(Material for this exercise):
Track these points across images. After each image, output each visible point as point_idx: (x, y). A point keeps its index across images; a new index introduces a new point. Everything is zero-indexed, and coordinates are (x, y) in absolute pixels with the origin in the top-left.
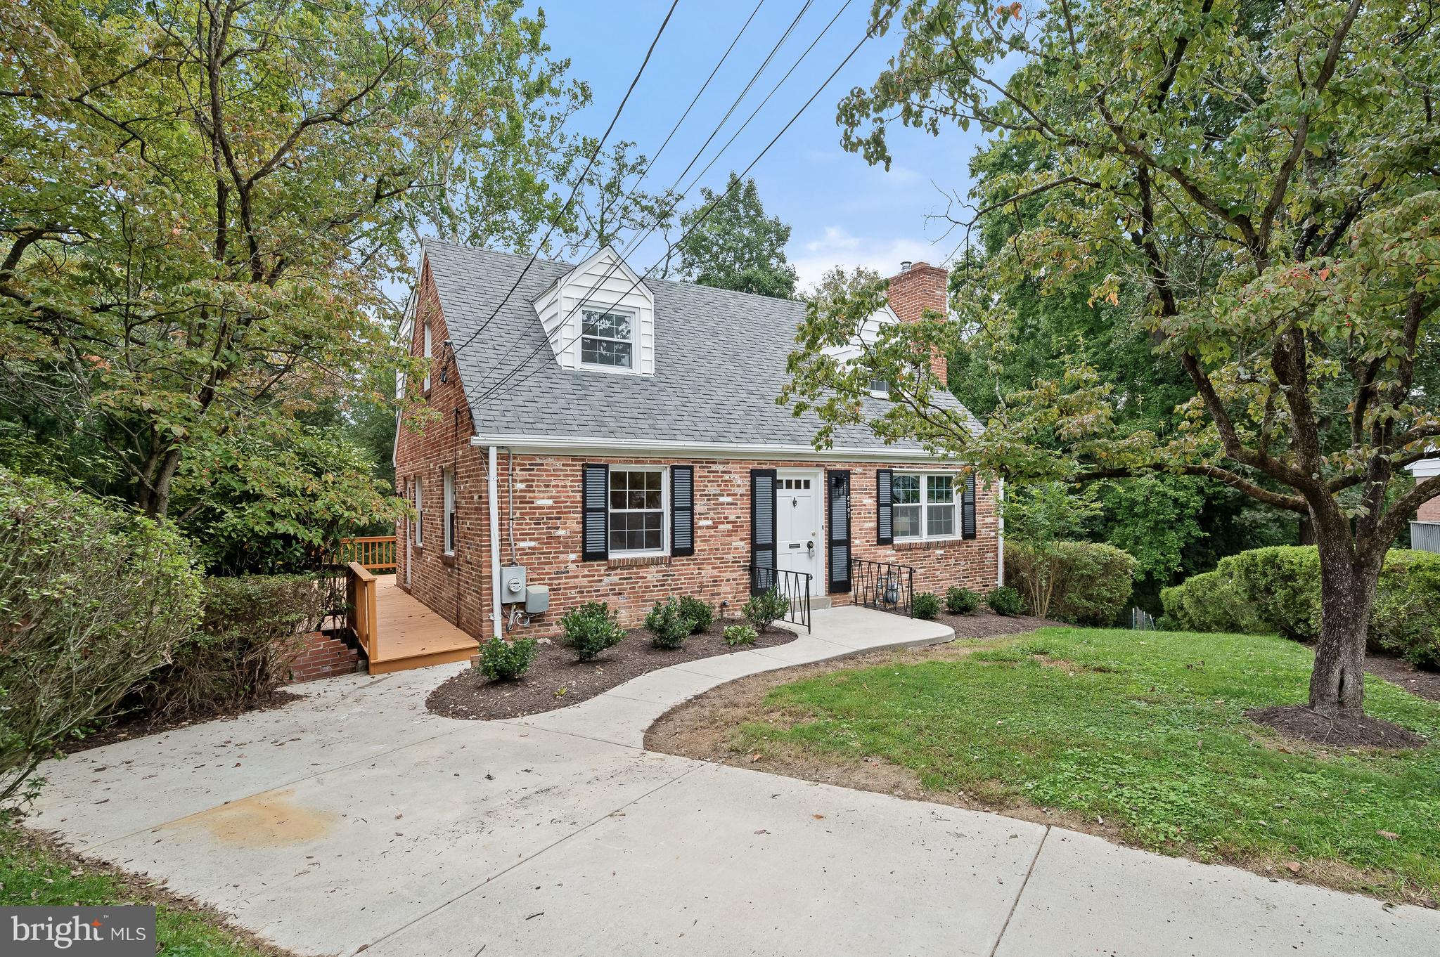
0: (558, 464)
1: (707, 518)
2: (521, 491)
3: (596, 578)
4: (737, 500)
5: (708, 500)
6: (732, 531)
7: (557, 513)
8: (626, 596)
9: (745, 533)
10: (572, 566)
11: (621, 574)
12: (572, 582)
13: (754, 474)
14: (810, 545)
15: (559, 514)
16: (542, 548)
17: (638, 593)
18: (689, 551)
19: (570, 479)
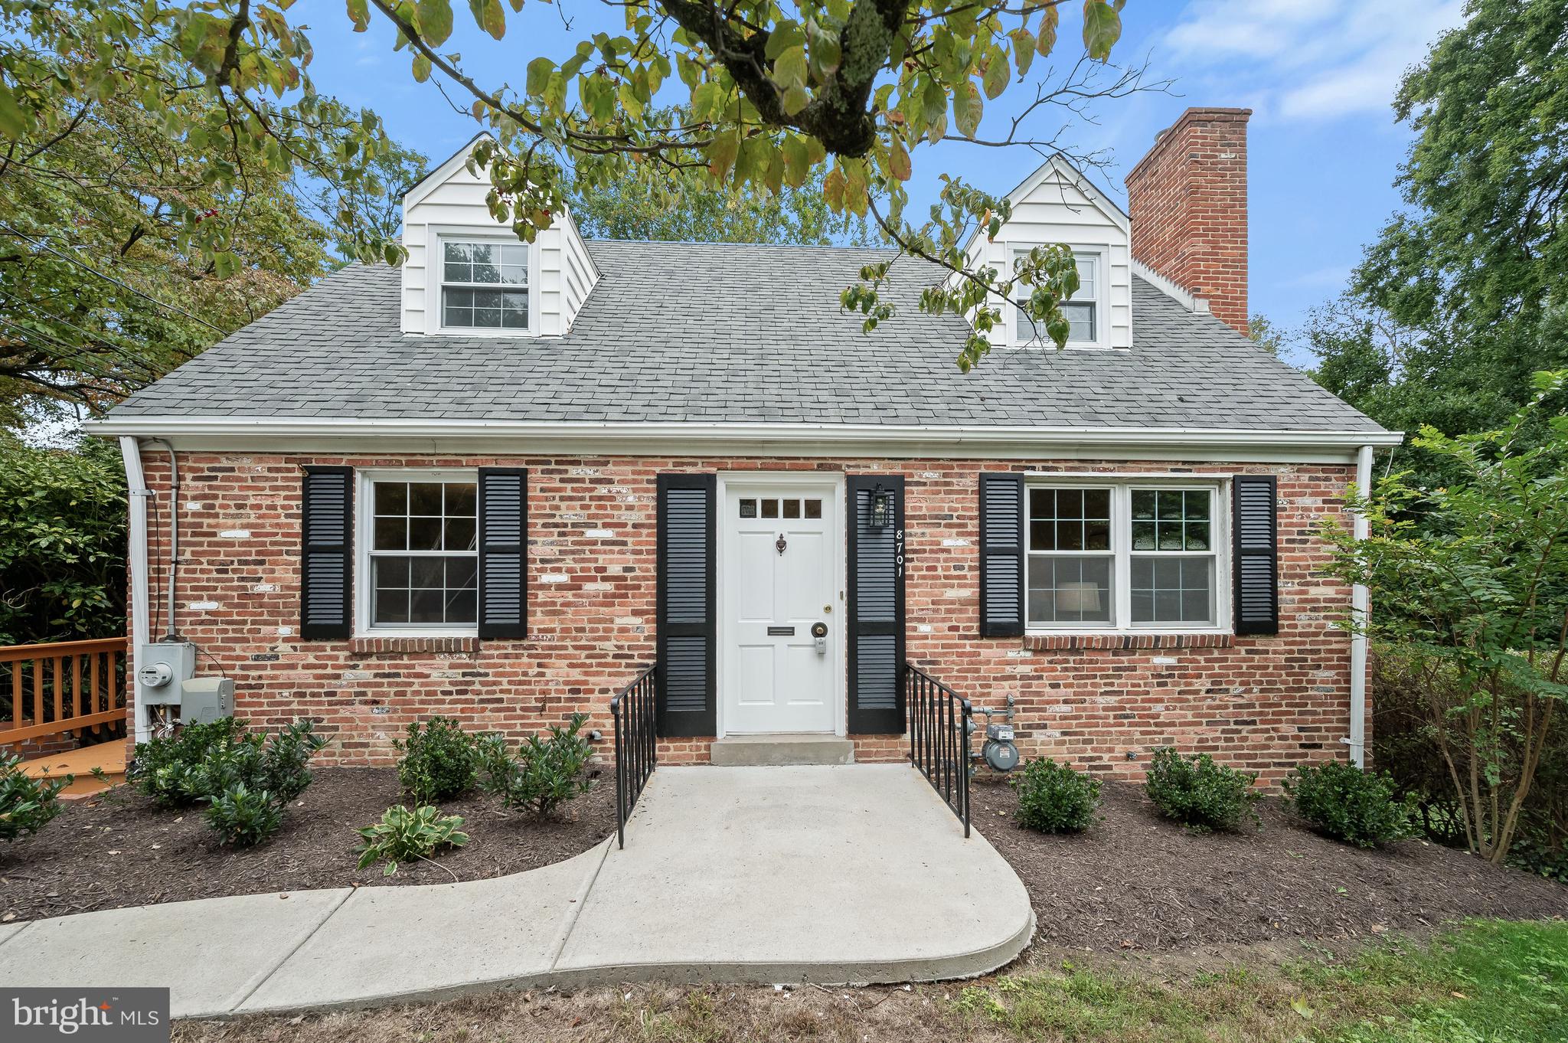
0: (260, 469)
1: (558, 570)
2: (195, 514)
3: (329, 671)
4: (627, 535)
5: (562, 534)
6: (614, 596)
7: (258, 553)
8: (386, 706)
9: (646, 599)
10: (283, 648)
11: (379, 666)
12: (284, 675)
13: (666, 484)
14: (819, 630)
15: (261, 556)
16: (230, 614)
17: (412, 702)
18: (518, 631)
19: (283, 493)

(What the exercise asks): Copy the data above verbatim from start to finish, but omit the pictures.

(Answer space):
Track these points across images. After each image, output each visible point as point_idx: (x, y). A point keeps its index across images; a new index introduces a new point. Everything is zero-indexed, and coordinates are (x, y) in absolute pixels with the origin in the top-left.
0: (558, 464)
1: (707, 518)
2: (521, 491)
3: (596, 578)
4: (737, 500)
5: (708, 500)
6: (732, 531)
7: (557, 513)
8: (626, 596)
9: (745, 533)
10: (572, 566)
11: (621, 574)
12: (572, 582)
13: (754, 474)
14: (810, 545)
15: (559, 514)
16: (542, 548)
17: (638, 593)
18: (689, 551)
19: (570, 479)
0: (260, 469)
1: (558, 570)
2: (195, 514)
3: (329, 671)
4: (627, 535)
5: (562, 534)
6: (614, 596)
7: (258, 553)
8: (386, 706)
9: (646, 599)
10: (283, 648)
11: (379, 666)
12: (284, 675)
13: (666, 484)
14: (819, 630)
15: (261, 556)
16: (230, 614)
17: (412, 702)
18: (518, 631)
19: (283, 493)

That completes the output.